§ **INSTRUCTIONS FOR THE TASK**: Each line of the data must be reproduced as it appears.

§ **LISTED RECORDS**:

▼▼▼

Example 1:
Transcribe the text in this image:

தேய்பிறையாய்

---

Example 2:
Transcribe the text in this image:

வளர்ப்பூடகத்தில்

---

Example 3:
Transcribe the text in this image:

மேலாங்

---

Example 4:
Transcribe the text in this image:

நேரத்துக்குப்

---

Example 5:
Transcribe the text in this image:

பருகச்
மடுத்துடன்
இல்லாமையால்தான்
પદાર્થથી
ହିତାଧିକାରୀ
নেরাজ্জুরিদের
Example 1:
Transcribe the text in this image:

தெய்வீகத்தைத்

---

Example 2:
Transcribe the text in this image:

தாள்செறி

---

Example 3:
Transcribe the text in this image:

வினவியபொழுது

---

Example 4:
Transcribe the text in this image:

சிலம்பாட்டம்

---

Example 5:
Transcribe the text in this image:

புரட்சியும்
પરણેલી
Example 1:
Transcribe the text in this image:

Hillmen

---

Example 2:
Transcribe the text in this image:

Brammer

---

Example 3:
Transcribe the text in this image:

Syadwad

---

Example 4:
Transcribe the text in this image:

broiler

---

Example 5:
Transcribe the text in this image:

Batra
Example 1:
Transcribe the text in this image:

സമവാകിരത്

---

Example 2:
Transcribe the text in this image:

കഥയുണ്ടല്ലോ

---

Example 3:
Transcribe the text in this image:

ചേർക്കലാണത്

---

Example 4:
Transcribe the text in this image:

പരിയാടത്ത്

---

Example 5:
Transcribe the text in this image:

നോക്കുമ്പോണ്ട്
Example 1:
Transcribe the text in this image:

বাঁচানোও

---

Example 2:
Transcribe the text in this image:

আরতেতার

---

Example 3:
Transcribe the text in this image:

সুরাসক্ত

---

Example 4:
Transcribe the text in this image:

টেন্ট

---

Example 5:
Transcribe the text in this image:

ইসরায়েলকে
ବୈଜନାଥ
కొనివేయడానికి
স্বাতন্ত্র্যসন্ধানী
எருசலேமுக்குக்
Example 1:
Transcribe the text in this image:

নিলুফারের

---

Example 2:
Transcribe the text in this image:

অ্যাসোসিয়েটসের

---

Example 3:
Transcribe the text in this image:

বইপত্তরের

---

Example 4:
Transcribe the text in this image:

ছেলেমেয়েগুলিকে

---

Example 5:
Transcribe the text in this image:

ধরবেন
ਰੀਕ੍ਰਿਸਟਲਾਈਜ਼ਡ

▲▲▲

§ **YOUR SOLUTION**:
Example 1:
Transcribe the text in this image:

தேய்பிறையாய்

---

Example 2:
Transcribe the text in this image:

வளர்ப்பூடகத்தில்

---

Example 3:
Transcribe the text in this image:

மேலாங்

---

Example 4:
Transcribe the text in this image:

நேரத்துக்குப்

---

Example 5:
Transcribe the text in this image:

பருகச்
மடுத்துடன்
இல்லாமையால்தான்
પદાર્થથી
ହିତାଧିକାରୀ
নেরাজ্জুরিদের
Example 1:
Transcribe the text in this image:

தெய்வீகத்தைத்

---

Example 2:
Transcribe the text in this image:

தாள்செறி

---

Example 3:
Transcribe the text in this image:

வினவியபொழுது

---

Example 4:
Transcribe the text in this image:

சிலம்பாட்டம்

---

Example 5:
Transcribe the text in this image:

புரட்சியும்
પરણેલી
Example 1:
Transcribe the text in this image:

Hillmen

---

Example 2:
Transcribe the text in this image:

Brammer

---

Example 3:
Transcribe the text in this image:

Syadwad

---

Example 4:
Transcribe the text in this image:

broiler

---

Example 5:
Transcribe the text in this image:

Batra
Example 1:
Transcribe the text in this image:

സമവാകിരത്

---

Example 2:
Transcribe the text in this image:

കഥയുണ്ടല്ലോ

---

Example 3:
Transcribe the text in this image:

ചേർക്കലാണത്

---

Example 4:
Transcribe the text in this image:

പരിയാടത്ത്

---

Example 5:
Transcribe the text in this image:

നോക്കുമ്പോണ്ട്
Example 1:
Transcribe the text in this image:

বাঁচানোও

---

Example 2:
Transcribe the text in this image:

আরতেতার

---

Example 3:
Transcribe the text in this image:

সুরাসক্ত

---

Example 4:
Transcribe the text in this image:

টেন্ট

---

Example 5:
Transcribe the text in this image:

ইসরায়েলকে
ବୈଜନାଥ
కొనివేయడానికి
স্বাতন্ত্র্যসন্ধানী
எருசலேமுக்குக்
Example 1:
Transcribe the text in this image:

নিলুফারের

---

Example 2:
Transcribe the text in this image:

অ্যাসোসিয়েটসের

---

Example 3:
Transcribe the text in this image:

বইপত্তরের

---

Example 4:
Transcribe the text in this image:

ছেলেমেয়েগুলিকে

---

Example 5:
Transcribe the text in this image:

ধরবেন
ਰੀਕ੍ਰਿਸਟਲਾਈਜ਼ਡ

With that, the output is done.